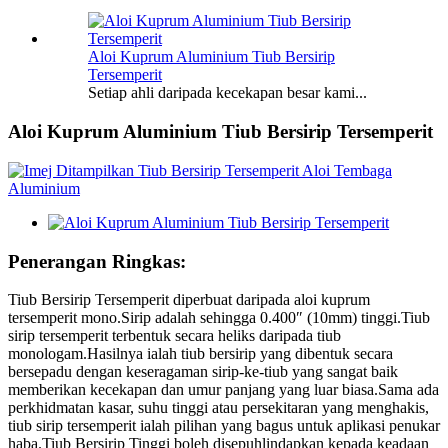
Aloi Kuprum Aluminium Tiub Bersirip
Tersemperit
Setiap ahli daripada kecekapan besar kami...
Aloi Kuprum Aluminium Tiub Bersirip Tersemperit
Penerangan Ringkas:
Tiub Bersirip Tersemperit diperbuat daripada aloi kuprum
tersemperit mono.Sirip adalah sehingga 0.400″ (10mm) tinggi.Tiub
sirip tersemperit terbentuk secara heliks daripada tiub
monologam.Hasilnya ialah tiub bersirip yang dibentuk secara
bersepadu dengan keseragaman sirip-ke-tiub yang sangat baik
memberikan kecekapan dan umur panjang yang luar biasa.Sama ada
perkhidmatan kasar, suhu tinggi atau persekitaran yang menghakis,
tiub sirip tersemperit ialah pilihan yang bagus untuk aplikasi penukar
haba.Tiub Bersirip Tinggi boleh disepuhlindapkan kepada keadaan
****************
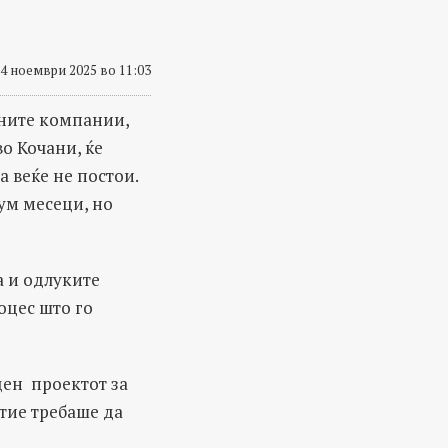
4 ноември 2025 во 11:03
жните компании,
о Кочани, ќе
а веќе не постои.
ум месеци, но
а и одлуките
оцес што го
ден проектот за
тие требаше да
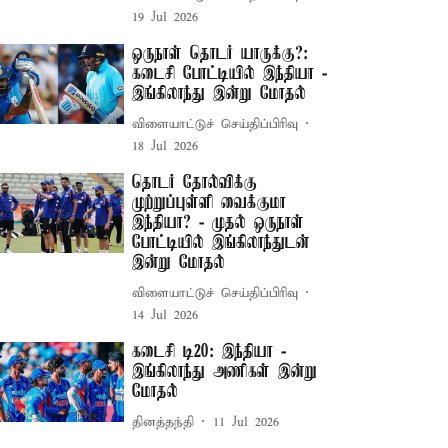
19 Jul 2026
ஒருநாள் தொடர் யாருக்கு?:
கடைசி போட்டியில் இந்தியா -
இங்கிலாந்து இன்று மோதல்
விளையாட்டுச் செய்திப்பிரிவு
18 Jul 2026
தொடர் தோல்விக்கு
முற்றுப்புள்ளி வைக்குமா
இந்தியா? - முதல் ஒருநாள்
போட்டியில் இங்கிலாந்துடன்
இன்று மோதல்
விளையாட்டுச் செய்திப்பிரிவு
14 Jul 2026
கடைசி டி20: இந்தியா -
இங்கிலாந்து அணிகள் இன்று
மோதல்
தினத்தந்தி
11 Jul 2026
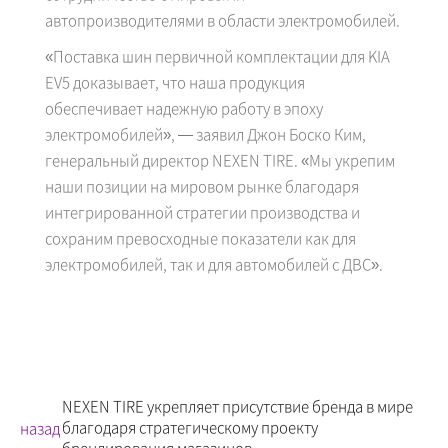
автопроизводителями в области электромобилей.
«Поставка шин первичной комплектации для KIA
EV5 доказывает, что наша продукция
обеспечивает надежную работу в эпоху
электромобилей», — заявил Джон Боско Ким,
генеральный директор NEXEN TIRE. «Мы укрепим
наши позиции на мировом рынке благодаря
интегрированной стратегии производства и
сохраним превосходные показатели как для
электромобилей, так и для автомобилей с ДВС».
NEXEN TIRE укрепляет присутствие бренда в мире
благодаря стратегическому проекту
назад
****************
Copy the lines of the records verbatim, starting with the line that contains "19 Jul 2026" and ending with the line that contains "இங்கிலாந்து அணிகள் இன்று", both included.

__Task result__.
19 Jul 2026
ஒருநாள் தொடர் யாருக்கு?:
கடைசி போட்டியில் இந்தியா -
இங்கிலாந்து இன்று மோதல்
விளையாட்டுச் செய்திப்பிரிவு
18 Jul 2026
தொடர் தோல்விக்கு
முற்றுப்புள்ளி வைக்குமா
இந்தியா? - முதல் ஒருநாள்
போட்டியில் இங்கிலாந்துடன்
இன்று மோதல்
விளையாட்டுச் செய்திப்பிரிவு
14 Jul 2026
கடைசி டி20: இந்தியா -
இங்கிலாந்து அணிகள் இன்று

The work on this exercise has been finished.